Do you remember learning to ride a bike? Chances are you were of a certain age, five or six (possibly younger) and had an adult (parent) helping you get started. I have a clear memory of my dad getting me started, and as we began rolling down the little dead-end street in Warwick, Rhode Island, I said over my shoulder, “OK, don’t let me go yet!” It was then I realized that he was many yards behind me already. He was grinning at me from a distance that meant, of course, that he was not guiding or balancing me and that I was indeed already doing it by myself. I immediately crashed in a kind of befuddled panic. I’d like to think that’s the most common first bike ride without the training wheels, but it’s entirely possible some kids—equipped with better self-confidence—become wizard-like bicycle masters right there. I don’t know. I don’t remember becoming proficient at bicycling, but it was soon my main mode of transport up and down all the little streets of the plat we lived in.

I bring up this little example of parenting and encouragement of a novice, to make a point about self-confidence and mental health, and the sorts of things that undermine it. Imagine the parent who never lets go of the bicycle. The one who, unlike my dad, agrees to always balance the bike and run alongside it to keep it upright so that no crash can ever happen. It seems sweet in a way, right? It seems like a natural response to the troubles and mayhem of a dangerous world, always more dangerous, always more mayhem to worry about. It is always tempting to want to shield loved ones from harm, but the truth is growth requires some risk, and the job of a parent is to make a child self-dependent. You are supposed to help a novice acquire the necessary skills to life so that they don’t need to rely on the guiding hand of parental balance (or training wheels).

I teach martial arts for part of my living. I’ve been doing martial arts since I was a child, and have been lucky to have had many terrific experiences training. I often say it’s for everyone and you’re missing out if you haven’t tried it. There is a caveat however. There are bad teachers out there. These aren’t just the teachers who don’t really know their stuff, those do exist, but the ones I’m thinking of are the ones who place themselves in positions of aggrandizement and encourage their students not to grow and develop and become self-dependent, but instead to rely always on the master. This master-disciple relationship is common in our cultural mythos. We’re nearly all raised with religious examples of messiahs who are devoted to by disciples, and so this relationship appears natural to us. But I contend it is not. The job of a teacher is not attracting devoted followers but in standing the student on their own two feet and creating in them the courage and skill to face whatever adversity they will encounter on their own. The great Lao Tsu was utterly right when he said the worst leader is the one who is loved by the people, and the best leader is the one who creates in people the sense that they achieved on their own. Of course, we are trying to make a living, but this is another discussion!
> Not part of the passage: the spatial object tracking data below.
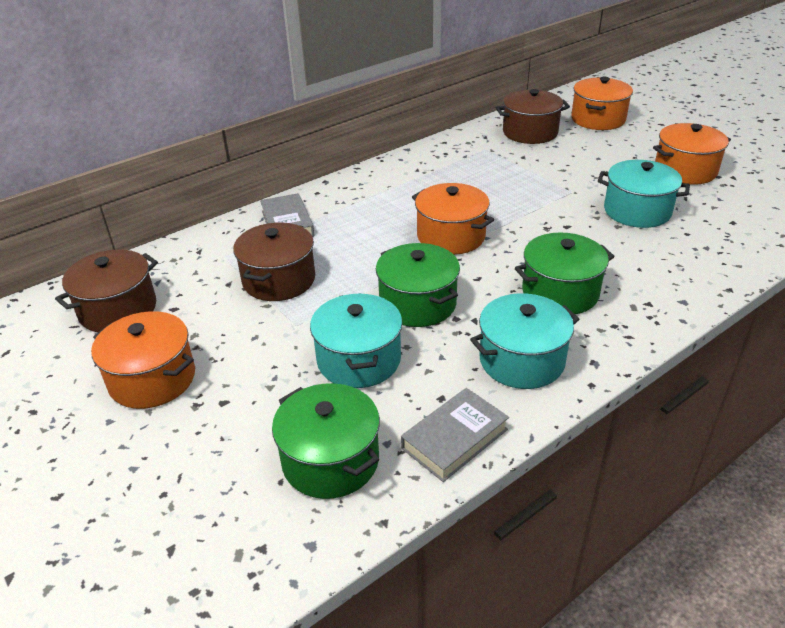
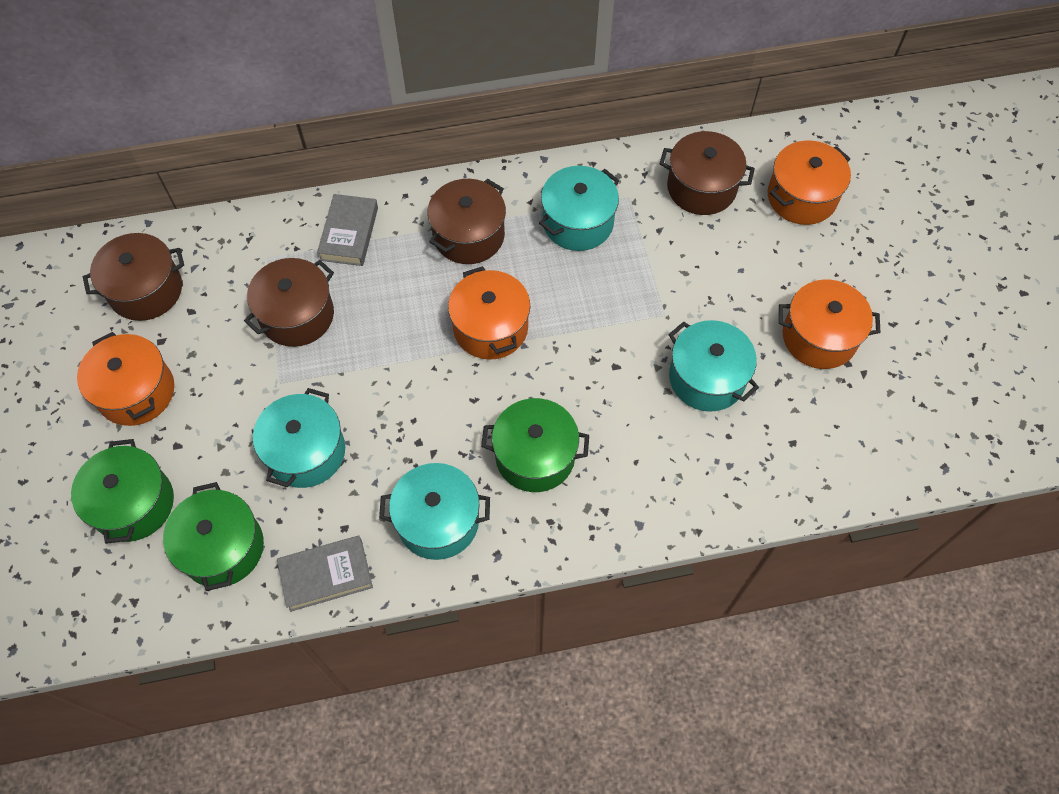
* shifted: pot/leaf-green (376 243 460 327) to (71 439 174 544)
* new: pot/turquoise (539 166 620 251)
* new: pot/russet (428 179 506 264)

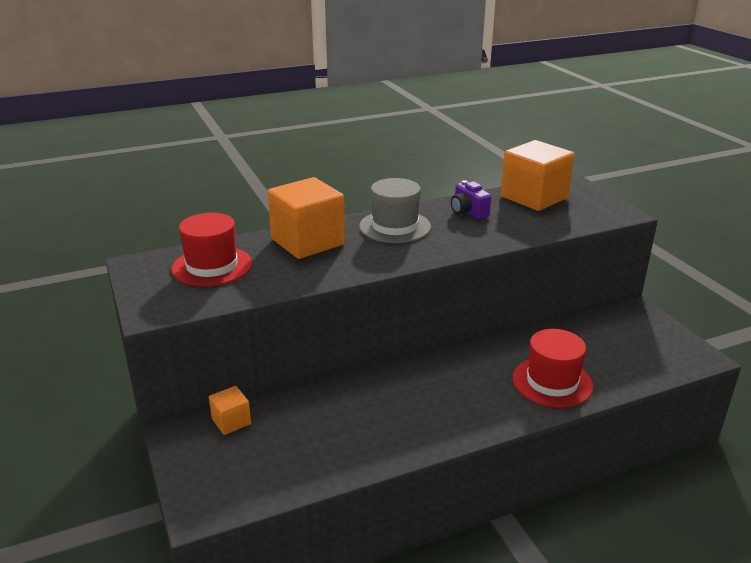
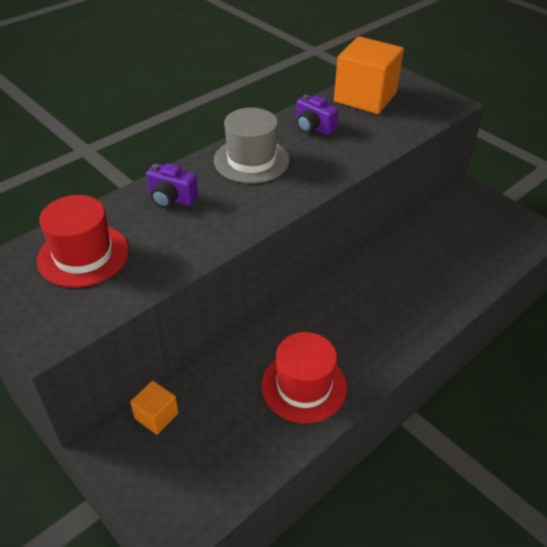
* swapped: cube/orange-coloured (267 177 345 259) to camera/purple (146 163 198 208)
* shifted: hat/red (512 329 593 408) to (261 332 347 423)

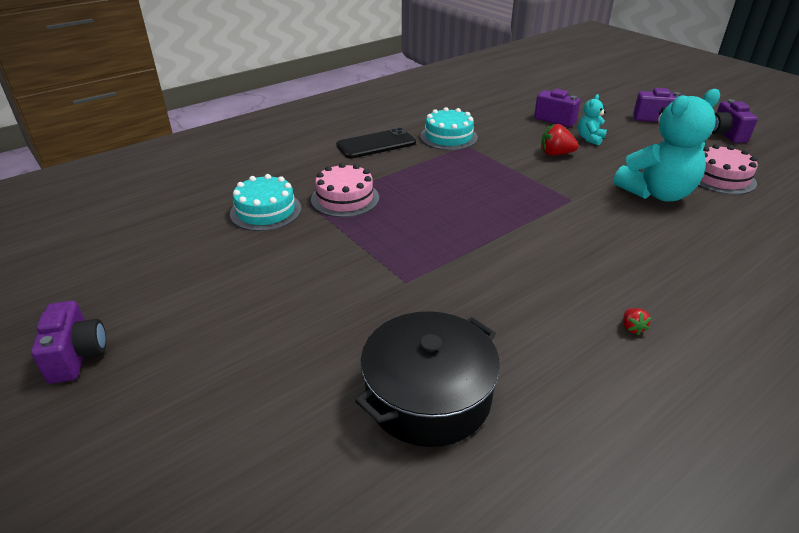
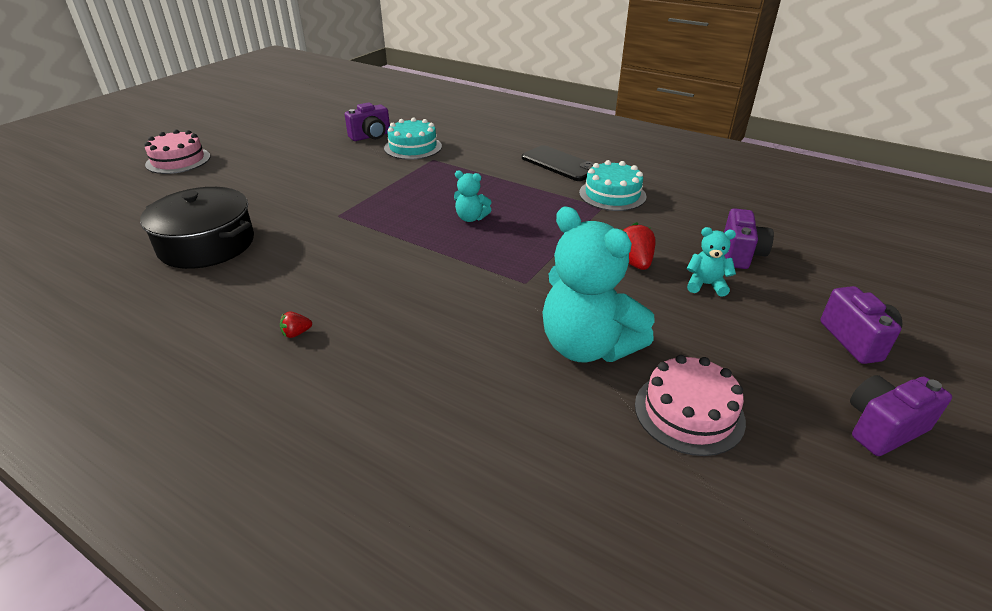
* shifted: gateau/rosy (311 163 379 217) to (144 130 210 174)
* shifted: camera/purple (31 301 106 384) to (345 102 390 141)
* new: stuffed bear/turquoise (454 170 491 222)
There’s a popular old poem about the person on the beach seeing the tracks in the sand and realizing that there are points in the trail where there’s only one set of tracks. The person is talking to God and asks why God abandoned him or her. The response isn’t, because you don’t need training wheels all the time child. Or because I’m trying to teach you self-reliance. The poem’s response is that God carried the person during those moments of the trail of living. Those were the very hard times. This is a terrible lesson. This lesson is putting training wheels back on the bicycle, and imagining an infallible controlling hand guiding our every move. Truly a loving parent (or god) would much rather we learn to cope without them. There really can’t be another mature answer.

Professors, gurus, senseis, or masters don’t need helpless devotees. We need people interested in the skills we offer. Ultimately the job of any good teacher is to produce a practitioner of those skills that is even better than the teacher. Again Lao Tsu said that if you don’t do this as a teacher you’ve actually failed. While the ancient teacher might be being a bit heavy-handed here, it’s 2500 year old wisdom and as such might need to be a bit blunt to reach across the chasm of time. And as I write this it looks like we’ve mostly failed to absorb that old lesson.

And so, in the wrap up here, devote to skills, not people or gods. Devote to your development and achievement, not co-dependence. And grow to become a respected and useful member of your community. Perhaps a teacher as well!